If you do not have permission to upload custom apps (sideloading), Teams Toolkit will recommend creating and using a Microsoft 365 Developer Program account - a free program to get your own dev environment sandbox that includes Teams.

Setup

  1. Register a new application in the Microsoft Entra ID – App Registrations portal.

  2. Setup for Bot

    • Also, register a bot with Azure Bot Service, following the instructions here.
    • Ensure that you've enabled the Teams Channel
    • While registering the bot, use https://<your_tunnel_domain>/api/messages as the messaging endpoint.

    NOTE: When you create your app registration, you will create an App ID and App password - make sure you keep these for later.

  3. Setup NGROK

  • Run ngrok - point to port 3978
ngrok http 3978 --host-header="localhost:3978"

Alternatively, you can also use the dev tunnels. Please follow Create and host a dev tunnel and host the tunnel with anonymous user access command as shown below:

devtunnel host -p 3978 --allow-anonymous
  1. Setup for code
  • Clone the repository

    git clone https://github.com/OfficeDev/Microsoft-Teams-Samples.git
  • Modify the /appsettings.json and fill in the following details:

    • {{MICROSOFT_APP_ID}} - Generated from Step 1 while doing Microsoft Entra ID app registration in Azure portal.
    • {{ MICROSOFT_APP_PASSWORD}} - Generated from Step 1, also referred to as Client secret
    • {{ BaseURL }} - Your application's base url. E.g. https://12345.ngrok-free.app if you are using ngrok and if you are using dev tunnels, your URL will be like: https://12345.devtunnels.ms.
  • If you are using Visual Studio

    • Launch Visual Studio
    • File -> Open -> Project/Solution
    • Navigate to samples\meetings-notification\csharp folder
    • Select TargetedNotifications.sln file
  1. Setup Manifest for Teams
  • This step is specific to Teams.

    • Edit the manifest.json contained in the ./AppManifest folder to replace your Microsoft App Id (that was created when you registered your app registration earlier) everywhere you see the place holder string {{Microsoft-App-Id}} (depending on the scenario the Microsoft App Id may occur multiple times in the manifest.json)
    • Edit the manifest.json for validDomains and replace {{domain-name}} with base Url of your domain. E.g. if you are using ngrok it would be https://1234.ngrok-free.app then your domain-name will be 1234.ngrok-free.app and if you are using dev tunnels then your domain will be like: 12345.devtunnels.ms.
    • Zip up the contents of the AppManifest folder to create a manifest.zip (Make sure that zip file does not contains any subfolder otherwise you will get error while uploading your .zip package)
  • Upload the manifest.zip to Teams (in the Apps view click "Upload a custom app")

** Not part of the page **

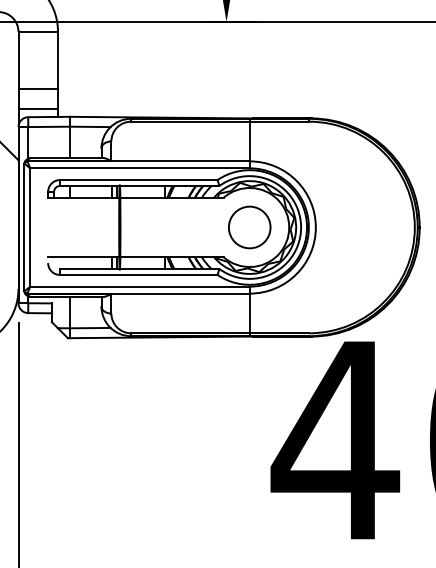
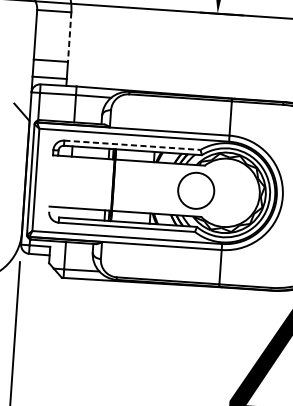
line: (58, 60) -> (70, 37), solid -> dashed
line: (138, 180) -> (132, 145), solid -> dashed
circle: (249, 227) -> (196, 190), moved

    • Go to Microsoft Teams. From the lower left corner, select Apps
    • From the lower left corner, choose Upload a custom App
    • Go to your project directory, the ./AppManifest folder, select the zip folder, and choose Open.
    • Select Add in the pop-up dialog box. Your app is uploaded to Teams.

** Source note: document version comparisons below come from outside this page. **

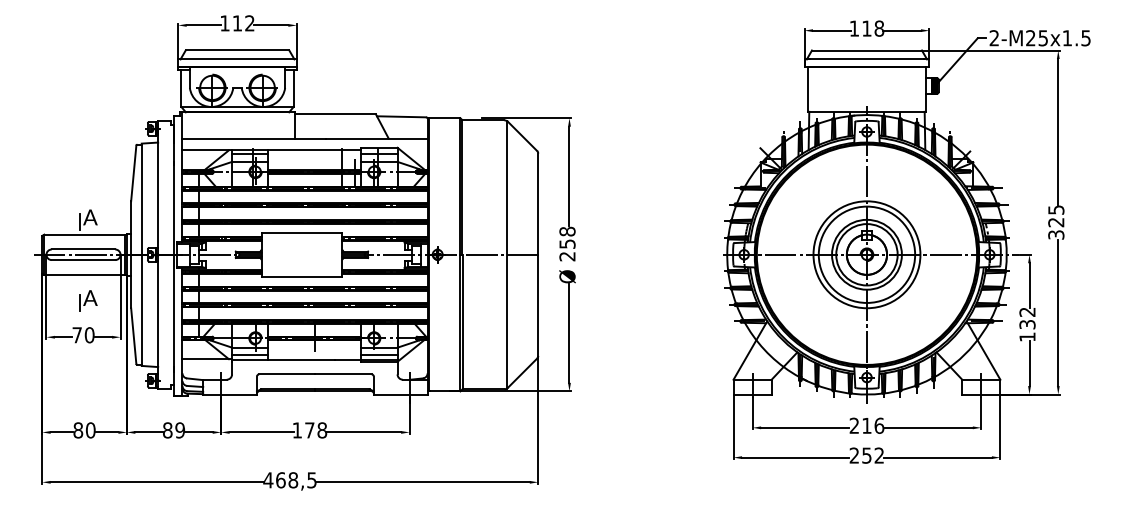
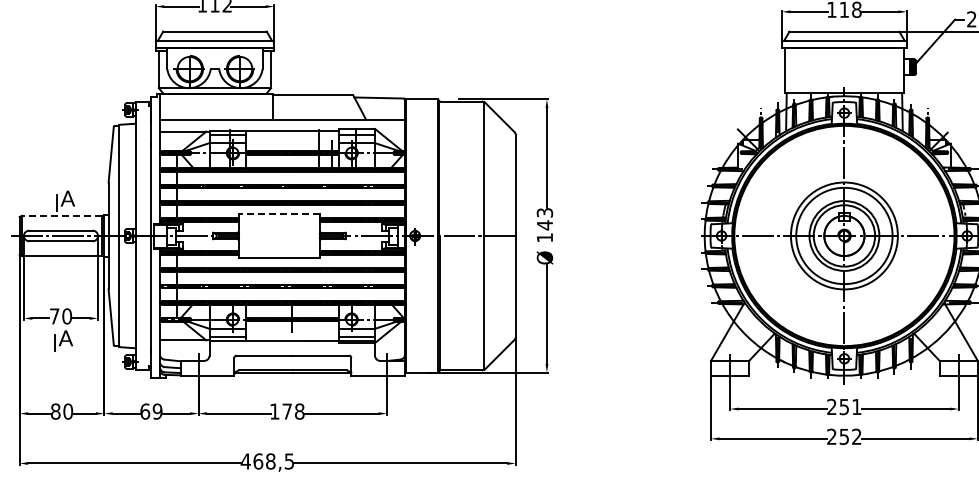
line: (301, 232) -> (278, 213), solid -> dashed
line: (84, 234) -> (61, 215), solid -> dashed
text: (567, 243) -> (544, 224), 258 -> 143
part: (88, 300) -> (63, 340), moved
text: (873, 425) -> (850, 406), 216 -> 251
text: (167, 430) -> (144, 411), 89 -> 69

Note: If you are facing any issue in your app, please uncomment this line and put your debugger for local debug.

Interacting with the app in Teams Meeting

Message the Bot by @ mentioning to interact with meetings notifications.

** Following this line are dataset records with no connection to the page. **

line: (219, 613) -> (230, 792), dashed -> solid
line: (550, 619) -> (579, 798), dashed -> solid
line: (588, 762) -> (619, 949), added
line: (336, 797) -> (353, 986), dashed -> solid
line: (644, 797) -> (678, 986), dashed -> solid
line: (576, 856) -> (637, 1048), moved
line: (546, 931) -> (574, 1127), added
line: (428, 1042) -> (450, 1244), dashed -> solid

  1. You will see agenda items listed in an Adaptive Card.
  2. Select any option and click on Push Agenda button
  3. You can submit your feedback on either In-meeting notification/Adaptive card sent in chat.

Running the sample

Type SendInMeetingNotification in bot chat to send In-Meeting notifications.

Install

Welcome

Agenda card

Feedback submit

Feedback card

Send targeted meeting notification

Type SendTargetedNotification in bot chat to send Targeted Meeting notifications.